Syriza strategists have told The Economist Intelligence Unit that they would expect to get an absolute majority (151 seats) with 33% of the vote, assuming that five parties enter parliament. The election is being contested by 25 parties, but only those that pass a nationwide 3% threshold enter parliament. At the moment, it looks likely that six parties will achieve this. Apart from the two main contenders, there will be the centre-left junior coalition partner, the Panhellenic Socialist Movement (Pasok), and a centrist populist party formed last year, To Potami (The River), both of which are likely partners in an attempt by Syriza to form a government. In addition, Greece’s hardline Stalinist Communist Party (KKE) and the far-right, neo-fascist Golden Dawn will also pass muster, although they are unlikely to be part of any new government.
|Party||Share of the vote (%)||Seat allocation|
|Syriza Unifying Social Front (Syriza)||29-31||135-140|
|New Democracy (ND)||28-30||80-105|
|To Potami (The River)||5.5-6||16-18|
|Panhellenic Socialist Movement (Pasok)||5-5.5||14-16|
|Communist Party (KKE)||5-5.5||14-16|
|Democratic Socialist Movement (To Kinima)a||2.5-3||0-9|
|a New party formed by George Papandreou.|
|Source: The Economist Intelligence Unit.|
It is also possible that the Democratic Socialist Movement (To Kinima), a Pasok splinter group led by the former prime minister and Pasok leader George Papandreou, and/or the Independent Greeks, a nationalist anti-bail-out splinter from ND, will pass the required threshold. The smaller parties get a seat allocation that is approximately proportional to their share of the vote, while the percentage received by the parties that do not get in forms largely the basis of the 50-seat bonus awarded to the front-runner.
It is unlikely that either of the two conditions set by Syriza’s strategists will be fulfilled. Thus, a best-case scenario for Syriza looks like a win yielding a 140-seat allocation. Despite its official “party” status, Syriza is not however a party in the normal sense, but a coalition of more than two dozen leftist factions ranging from Maoists and Trotskyites on the left to Eurocommunists (the party’s original roots), disaffected Pasok socialists and Greens on the right. Greece’s electoral law breaks the country into constituencies that are large and have many candidates from the same party contesting them. This means that even a centre-leaning Syriza parliamentary bloc is certain to contain no less than 20 devout anti-euro hardline left-wingers.
Who might its partners be?
Syriza’s most obvious potential partner is To Potami. This could be an attractive match; the new party, which pledges a pro-business, pro-Europe agenda, is reportedly backed by powerful mainstream Greek business and media interests, which might reassure foreign lenders and investors concerned about Syriza’s leftist economic orientation. Similarly good matches would be Pasok and To Kinima.
We do not think it likely, but if Syriza looked left to the communists the government would be highly unstable. The KKE would demand a Grexit, a cessation of all debt payments and a roll-back of all reforms. Syriza’s leader, Alexis Tsipras, has already opened the floor to the communists, extending a public invitation to the party to co-operate.

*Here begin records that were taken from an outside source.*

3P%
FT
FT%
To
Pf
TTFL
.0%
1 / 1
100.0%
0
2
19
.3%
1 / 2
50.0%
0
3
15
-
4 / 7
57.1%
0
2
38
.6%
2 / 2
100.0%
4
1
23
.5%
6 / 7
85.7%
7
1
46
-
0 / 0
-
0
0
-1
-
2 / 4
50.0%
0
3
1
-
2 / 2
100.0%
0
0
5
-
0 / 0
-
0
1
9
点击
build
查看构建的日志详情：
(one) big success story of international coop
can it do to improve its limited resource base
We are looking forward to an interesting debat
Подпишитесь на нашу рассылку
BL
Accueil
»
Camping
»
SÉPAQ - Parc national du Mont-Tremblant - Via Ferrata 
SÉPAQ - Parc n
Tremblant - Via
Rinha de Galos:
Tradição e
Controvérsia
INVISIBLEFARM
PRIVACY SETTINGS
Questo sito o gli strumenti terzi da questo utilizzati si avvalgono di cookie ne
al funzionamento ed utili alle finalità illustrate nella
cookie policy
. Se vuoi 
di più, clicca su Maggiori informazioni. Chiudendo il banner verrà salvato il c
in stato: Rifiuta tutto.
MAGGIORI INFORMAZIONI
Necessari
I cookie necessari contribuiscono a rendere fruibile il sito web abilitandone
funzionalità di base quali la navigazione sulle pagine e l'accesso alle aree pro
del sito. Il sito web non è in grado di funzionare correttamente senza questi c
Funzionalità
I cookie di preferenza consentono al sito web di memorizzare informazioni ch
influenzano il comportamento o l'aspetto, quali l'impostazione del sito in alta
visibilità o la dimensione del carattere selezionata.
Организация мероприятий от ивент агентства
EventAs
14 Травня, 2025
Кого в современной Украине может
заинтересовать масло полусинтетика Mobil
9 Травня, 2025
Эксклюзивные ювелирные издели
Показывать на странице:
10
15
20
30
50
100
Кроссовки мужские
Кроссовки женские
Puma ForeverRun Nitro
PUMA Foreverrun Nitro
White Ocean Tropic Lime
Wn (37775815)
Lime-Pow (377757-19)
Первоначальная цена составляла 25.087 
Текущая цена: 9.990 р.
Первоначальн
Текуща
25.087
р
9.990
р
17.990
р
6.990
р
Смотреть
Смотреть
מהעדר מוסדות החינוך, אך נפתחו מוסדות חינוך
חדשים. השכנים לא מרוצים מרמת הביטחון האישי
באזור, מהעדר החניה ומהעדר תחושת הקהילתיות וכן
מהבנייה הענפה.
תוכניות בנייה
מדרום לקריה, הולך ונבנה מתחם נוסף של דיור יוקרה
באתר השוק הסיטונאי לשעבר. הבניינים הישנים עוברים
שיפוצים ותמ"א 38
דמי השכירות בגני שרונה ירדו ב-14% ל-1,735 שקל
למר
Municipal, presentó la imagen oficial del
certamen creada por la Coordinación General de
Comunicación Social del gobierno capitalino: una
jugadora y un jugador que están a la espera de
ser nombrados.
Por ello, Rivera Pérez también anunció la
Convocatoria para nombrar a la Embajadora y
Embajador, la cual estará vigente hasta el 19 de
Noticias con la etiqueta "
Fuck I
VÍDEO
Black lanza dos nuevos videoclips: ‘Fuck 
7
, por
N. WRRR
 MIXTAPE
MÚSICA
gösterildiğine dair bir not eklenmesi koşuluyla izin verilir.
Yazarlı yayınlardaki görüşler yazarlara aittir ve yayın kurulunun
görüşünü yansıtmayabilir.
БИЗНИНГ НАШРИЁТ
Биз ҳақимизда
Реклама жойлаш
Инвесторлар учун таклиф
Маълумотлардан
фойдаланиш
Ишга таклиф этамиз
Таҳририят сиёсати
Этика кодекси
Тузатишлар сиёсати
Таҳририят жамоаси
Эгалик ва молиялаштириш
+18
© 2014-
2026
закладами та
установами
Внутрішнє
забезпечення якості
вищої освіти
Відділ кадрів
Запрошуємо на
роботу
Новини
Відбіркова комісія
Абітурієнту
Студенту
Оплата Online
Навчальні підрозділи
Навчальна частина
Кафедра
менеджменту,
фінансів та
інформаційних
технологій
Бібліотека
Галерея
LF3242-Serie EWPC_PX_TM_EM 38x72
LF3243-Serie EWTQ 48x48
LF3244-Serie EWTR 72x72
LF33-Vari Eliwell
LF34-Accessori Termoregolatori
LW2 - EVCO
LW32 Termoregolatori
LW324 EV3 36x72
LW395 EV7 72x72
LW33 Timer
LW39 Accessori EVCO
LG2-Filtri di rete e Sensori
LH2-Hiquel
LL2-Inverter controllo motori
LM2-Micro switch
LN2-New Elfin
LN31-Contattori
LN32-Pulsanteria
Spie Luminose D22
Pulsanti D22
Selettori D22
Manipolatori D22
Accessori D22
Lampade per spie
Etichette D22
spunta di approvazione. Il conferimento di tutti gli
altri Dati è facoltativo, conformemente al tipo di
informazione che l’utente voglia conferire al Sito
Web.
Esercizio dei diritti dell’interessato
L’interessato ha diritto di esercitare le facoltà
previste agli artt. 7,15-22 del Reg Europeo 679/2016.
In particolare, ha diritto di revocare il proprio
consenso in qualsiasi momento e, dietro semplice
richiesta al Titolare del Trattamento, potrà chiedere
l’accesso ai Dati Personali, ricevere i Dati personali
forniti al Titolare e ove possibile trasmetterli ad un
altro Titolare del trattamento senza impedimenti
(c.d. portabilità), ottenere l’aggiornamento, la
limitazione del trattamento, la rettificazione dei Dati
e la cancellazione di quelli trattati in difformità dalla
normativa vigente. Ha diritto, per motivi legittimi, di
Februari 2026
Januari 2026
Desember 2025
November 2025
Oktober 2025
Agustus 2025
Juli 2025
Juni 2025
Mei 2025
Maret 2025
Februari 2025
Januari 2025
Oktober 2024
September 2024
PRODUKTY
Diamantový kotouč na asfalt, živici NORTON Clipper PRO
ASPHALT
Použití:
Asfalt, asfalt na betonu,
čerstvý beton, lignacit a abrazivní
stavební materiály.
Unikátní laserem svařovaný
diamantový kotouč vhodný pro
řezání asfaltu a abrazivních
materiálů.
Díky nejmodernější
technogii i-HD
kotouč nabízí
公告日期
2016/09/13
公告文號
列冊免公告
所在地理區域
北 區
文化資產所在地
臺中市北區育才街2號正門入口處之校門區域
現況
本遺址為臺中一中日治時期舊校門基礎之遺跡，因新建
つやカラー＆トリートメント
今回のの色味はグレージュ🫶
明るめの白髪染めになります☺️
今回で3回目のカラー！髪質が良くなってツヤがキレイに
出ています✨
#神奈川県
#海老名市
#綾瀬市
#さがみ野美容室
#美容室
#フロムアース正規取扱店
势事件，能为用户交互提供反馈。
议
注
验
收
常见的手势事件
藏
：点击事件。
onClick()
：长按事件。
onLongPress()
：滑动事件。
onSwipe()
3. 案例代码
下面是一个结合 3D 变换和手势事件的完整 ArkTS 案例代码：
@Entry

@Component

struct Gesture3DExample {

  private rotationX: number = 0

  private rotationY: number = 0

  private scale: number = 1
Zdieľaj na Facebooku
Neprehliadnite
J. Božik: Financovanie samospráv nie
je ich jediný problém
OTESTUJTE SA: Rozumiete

If ND wins, it is more likely to be able to form a government. The third party is also fairly important here as the incumbent president is required to ask each of the leaders of only the three largest parties in turn to try to form a governing coalition. Thus, if both main contenders fail to bring together a coalition, the third party, which could be To Potami, could be decisive in its preferred choice of partner(s).